抜粋文 -

今シーズンの冬は寒い日が多いこともあってお客様への灯油の配達業務が大忙しです。朝から夕方まで休憩時間も取らずに、上記の写真のような430リットルの灯油タンクを積んだ軽トラックで埼玉の4つの市の田舎道を走りまくっています。仕事が終わる頃には腰が痛くなって大変です。
『寒さ』が灯油の配達業務が忙しい最大の理由なのですが、それに加えて『新規の灯油のお客様』の存在も忙しくなっている要因の1つです。どのお客様に尋ねても、「今まで配達してもらっていたガソリンスタンドや業者さんが廃業しちゃってね。」とおっしゃるので、世間を騒がしている『改正消防法の影響によるガソリンスタンド等の業者の廃業問題』の影響が出ているようですね。
ニュースで既にご存知の方も多いと思いますが、改正消防法によって2013年の1月末までに40年以上経過したガソリンや灯油の地下タンクの改修がガソリンスタンドや業者に義務づけられました。

項目一覧 -
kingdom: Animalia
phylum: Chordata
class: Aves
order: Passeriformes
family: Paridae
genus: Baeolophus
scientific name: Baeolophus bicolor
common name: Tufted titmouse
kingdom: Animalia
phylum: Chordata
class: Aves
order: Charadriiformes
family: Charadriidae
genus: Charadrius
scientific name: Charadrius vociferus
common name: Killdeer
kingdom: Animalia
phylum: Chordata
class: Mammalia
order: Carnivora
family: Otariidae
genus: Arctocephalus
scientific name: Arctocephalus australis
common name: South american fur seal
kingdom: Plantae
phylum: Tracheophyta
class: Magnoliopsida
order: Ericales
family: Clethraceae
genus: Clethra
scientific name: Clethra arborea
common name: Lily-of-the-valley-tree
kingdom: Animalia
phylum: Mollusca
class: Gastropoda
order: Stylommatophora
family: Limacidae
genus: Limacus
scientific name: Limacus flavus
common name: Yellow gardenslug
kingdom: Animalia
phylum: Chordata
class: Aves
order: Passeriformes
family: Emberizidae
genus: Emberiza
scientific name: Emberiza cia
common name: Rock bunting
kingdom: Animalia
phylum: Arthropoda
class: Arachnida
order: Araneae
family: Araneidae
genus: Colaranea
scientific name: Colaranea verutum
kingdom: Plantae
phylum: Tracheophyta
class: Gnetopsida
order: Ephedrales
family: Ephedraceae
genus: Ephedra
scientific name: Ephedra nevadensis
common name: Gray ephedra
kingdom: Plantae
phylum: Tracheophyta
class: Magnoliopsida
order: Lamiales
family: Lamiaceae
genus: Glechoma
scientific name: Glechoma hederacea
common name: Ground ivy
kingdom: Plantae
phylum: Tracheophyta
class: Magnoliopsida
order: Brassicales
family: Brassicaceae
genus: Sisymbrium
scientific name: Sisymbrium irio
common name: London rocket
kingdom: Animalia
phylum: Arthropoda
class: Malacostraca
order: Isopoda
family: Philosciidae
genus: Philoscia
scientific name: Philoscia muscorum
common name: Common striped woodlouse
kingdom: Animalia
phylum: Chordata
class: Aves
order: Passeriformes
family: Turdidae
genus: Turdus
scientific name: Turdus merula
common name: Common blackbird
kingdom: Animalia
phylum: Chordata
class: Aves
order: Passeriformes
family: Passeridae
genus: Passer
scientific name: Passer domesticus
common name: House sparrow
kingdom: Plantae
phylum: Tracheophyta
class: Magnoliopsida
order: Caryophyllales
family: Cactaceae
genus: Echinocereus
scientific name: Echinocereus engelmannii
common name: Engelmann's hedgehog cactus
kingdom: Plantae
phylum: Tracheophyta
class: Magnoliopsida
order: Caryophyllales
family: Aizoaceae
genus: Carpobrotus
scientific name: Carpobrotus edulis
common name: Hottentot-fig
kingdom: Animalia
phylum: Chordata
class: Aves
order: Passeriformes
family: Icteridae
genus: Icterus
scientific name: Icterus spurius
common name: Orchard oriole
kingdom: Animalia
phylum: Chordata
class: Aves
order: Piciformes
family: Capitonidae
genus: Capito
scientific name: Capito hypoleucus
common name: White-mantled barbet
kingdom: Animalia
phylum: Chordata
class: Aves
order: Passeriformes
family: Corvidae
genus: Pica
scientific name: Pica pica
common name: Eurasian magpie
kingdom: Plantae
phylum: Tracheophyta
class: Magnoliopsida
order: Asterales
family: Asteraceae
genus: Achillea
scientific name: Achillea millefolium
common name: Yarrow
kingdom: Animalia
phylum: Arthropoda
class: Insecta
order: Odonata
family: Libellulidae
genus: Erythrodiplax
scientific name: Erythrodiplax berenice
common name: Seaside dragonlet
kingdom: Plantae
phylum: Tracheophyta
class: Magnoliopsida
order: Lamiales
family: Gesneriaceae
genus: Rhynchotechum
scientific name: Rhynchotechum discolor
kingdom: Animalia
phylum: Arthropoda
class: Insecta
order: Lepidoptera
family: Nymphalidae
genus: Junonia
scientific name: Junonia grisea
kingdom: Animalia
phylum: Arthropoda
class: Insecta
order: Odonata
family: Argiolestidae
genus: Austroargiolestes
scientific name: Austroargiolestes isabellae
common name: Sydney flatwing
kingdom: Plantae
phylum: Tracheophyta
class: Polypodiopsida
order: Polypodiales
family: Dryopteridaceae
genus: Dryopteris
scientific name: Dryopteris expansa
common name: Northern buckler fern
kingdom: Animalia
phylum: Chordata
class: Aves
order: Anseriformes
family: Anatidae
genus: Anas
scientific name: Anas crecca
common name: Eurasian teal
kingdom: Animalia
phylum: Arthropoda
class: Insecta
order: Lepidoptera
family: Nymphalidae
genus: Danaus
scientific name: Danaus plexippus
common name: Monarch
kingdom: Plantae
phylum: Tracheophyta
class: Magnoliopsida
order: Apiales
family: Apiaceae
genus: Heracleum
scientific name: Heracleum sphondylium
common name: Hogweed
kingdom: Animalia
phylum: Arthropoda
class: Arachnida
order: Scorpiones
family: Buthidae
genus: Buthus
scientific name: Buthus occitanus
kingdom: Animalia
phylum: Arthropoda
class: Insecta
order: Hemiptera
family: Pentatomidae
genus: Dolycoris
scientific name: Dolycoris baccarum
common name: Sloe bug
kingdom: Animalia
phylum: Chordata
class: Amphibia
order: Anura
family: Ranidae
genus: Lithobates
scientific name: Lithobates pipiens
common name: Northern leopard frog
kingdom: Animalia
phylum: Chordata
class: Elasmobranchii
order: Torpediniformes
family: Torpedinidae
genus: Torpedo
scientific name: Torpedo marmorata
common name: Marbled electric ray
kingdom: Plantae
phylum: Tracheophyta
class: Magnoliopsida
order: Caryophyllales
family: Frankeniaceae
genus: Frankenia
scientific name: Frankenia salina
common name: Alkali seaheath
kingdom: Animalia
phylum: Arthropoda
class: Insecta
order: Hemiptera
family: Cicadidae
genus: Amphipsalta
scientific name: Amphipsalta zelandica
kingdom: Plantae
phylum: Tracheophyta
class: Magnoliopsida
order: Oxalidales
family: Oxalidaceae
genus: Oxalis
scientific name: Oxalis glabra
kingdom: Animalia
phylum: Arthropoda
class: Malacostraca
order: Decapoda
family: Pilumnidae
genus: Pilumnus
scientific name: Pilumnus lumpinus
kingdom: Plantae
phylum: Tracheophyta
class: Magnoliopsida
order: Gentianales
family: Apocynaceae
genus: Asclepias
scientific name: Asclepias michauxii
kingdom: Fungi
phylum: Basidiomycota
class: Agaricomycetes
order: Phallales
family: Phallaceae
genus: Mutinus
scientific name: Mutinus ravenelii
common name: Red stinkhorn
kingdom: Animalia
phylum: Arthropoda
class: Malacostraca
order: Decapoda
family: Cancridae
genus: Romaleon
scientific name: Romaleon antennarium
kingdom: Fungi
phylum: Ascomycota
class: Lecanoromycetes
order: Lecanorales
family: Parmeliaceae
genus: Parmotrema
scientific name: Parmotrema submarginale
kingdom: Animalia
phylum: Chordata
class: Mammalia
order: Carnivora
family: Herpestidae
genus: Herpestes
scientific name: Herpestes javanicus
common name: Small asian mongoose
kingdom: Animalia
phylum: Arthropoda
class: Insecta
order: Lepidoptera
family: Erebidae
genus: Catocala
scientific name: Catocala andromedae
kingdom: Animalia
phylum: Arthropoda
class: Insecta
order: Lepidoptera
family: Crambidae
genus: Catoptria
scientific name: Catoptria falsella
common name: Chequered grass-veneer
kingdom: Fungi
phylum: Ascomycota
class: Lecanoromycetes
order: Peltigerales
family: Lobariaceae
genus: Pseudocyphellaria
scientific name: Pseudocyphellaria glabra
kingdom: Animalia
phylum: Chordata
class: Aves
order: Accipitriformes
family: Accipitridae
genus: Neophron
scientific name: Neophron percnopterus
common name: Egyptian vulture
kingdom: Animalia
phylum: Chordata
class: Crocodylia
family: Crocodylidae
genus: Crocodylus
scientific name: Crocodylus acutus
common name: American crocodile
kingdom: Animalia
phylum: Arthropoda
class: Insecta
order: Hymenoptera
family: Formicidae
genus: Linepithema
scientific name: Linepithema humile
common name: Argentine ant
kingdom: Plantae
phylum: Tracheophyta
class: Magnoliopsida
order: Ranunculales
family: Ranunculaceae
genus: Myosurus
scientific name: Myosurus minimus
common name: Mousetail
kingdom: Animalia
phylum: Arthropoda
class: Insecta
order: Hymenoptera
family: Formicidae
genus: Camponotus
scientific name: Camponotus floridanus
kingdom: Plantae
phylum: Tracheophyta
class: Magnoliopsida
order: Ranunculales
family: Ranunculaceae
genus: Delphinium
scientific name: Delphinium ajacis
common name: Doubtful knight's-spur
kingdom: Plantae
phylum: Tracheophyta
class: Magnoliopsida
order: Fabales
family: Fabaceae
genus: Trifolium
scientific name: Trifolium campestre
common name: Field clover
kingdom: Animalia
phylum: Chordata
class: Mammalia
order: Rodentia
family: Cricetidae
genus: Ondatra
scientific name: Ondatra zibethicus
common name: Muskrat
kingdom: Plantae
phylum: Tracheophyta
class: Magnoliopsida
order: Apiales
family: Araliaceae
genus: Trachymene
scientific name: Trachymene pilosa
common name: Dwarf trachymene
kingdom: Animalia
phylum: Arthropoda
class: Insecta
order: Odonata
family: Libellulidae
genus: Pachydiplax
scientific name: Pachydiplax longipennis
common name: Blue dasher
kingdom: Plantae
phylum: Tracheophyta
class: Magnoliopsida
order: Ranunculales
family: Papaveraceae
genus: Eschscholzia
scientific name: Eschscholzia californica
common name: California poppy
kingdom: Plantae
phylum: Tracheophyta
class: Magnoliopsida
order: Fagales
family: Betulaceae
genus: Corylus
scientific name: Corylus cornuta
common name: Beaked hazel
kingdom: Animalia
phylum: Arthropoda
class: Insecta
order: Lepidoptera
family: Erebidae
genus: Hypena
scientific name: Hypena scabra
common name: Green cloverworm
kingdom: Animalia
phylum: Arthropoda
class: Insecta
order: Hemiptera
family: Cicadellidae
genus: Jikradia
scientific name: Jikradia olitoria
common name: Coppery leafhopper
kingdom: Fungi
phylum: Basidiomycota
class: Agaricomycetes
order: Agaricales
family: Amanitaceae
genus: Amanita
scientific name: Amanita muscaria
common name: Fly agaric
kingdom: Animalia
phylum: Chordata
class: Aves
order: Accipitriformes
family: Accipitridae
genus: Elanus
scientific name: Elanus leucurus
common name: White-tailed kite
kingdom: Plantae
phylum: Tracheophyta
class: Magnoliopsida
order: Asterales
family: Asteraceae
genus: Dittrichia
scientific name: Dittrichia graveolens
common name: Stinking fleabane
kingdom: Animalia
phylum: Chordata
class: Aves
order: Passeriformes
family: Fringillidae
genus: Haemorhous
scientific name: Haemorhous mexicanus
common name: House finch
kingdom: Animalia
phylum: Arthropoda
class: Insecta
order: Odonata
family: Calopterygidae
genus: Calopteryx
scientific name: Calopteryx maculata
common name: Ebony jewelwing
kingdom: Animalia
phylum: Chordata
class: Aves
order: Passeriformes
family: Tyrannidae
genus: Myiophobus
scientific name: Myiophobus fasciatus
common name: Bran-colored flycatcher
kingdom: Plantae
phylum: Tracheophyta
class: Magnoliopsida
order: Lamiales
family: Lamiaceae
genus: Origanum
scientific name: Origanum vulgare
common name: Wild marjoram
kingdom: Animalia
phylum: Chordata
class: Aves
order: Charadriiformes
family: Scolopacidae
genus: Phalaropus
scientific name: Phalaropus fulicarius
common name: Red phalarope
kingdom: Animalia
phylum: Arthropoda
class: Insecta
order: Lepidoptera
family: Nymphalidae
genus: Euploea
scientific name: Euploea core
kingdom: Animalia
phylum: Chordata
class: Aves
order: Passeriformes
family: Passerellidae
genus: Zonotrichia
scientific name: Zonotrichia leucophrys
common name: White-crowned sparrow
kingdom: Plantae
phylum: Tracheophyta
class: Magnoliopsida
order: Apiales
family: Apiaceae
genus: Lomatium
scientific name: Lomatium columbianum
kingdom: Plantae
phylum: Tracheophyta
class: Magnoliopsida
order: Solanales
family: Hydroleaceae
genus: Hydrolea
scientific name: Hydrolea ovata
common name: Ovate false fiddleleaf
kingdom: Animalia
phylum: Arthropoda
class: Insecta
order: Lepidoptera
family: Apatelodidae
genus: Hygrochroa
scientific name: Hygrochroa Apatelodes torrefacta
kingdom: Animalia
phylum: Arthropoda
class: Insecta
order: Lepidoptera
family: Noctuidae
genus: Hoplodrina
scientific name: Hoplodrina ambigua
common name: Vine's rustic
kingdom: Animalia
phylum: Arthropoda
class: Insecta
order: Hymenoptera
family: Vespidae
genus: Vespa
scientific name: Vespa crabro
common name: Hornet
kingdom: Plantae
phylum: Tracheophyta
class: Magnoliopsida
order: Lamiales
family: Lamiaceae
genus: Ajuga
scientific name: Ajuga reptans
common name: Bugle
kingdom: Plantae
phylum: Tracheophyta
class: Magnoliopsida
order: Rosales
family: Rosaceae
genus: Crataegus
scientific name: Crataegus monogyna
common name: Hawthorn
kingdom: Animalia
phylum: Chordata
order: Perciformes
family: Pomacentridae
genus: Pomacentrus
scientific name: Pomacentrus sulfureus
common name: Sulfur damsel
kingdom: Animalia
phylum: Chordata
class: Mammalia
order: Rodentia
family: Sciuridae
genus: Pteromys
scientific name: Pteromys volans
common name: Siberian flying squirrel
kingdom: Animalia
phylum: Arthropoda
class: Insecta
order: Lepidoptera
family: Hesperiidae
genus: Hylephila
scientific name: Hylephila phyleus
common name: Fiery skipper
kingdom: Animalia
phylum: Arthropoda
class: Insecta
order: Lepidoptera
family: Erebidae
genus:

課題一覧 -
1 - 灯油配達の文章のうち、「今シーズンの冬は寒い日が多い」という語句を含む箇所に始まり「や業者に義務づけられました。」で終わる部分を、一字一句変えずに引用してください。
2 - 灯油配達の文章の中で、二重かぎ括弧『』に囲まれている語句をすべて挙げてください。

課題の解答 -
1 -
今シーズンの冬は寒い日が多いこともあってお客様への灯油の配達業務が大忙しです。朝から夕方まで休憩時間も取らずに、上記の写真のような430リットルの灯油タンクを積んだ軽トラックで埼玉の4つの市の田舎道を走りまくっています。仕事が終わる頃には腰が痛くなって大変です。
『寒さ』が灯油の配達業務が忙しい最大の理由なのですが、それに加えて『新規の灯油のお客様』の存在も忙しくなっている要因の1つです。どのお客様に尋ねても、「今まで配達してもらっていたガソリンスタンドや業者さんが廃業しちゃってね。」とおっしゃるので、世間を騒がしている『改正消防法の影響によるガソリンスタンド等の業者の廃業問題』の影響が出ているようですね。
ニュースで既にご存知の方も多いと思いますが、改正消防法によって2013年の1月末までに40年以上経過したガソリンや灯油の地下タンクの改修がガソリンスタンドや業者に義務づけられました。

2 -
『寒さ』
『新規の灯油のお客様』
『改正消防法の影響によるガソリンスタンド等の業者の廃業問題』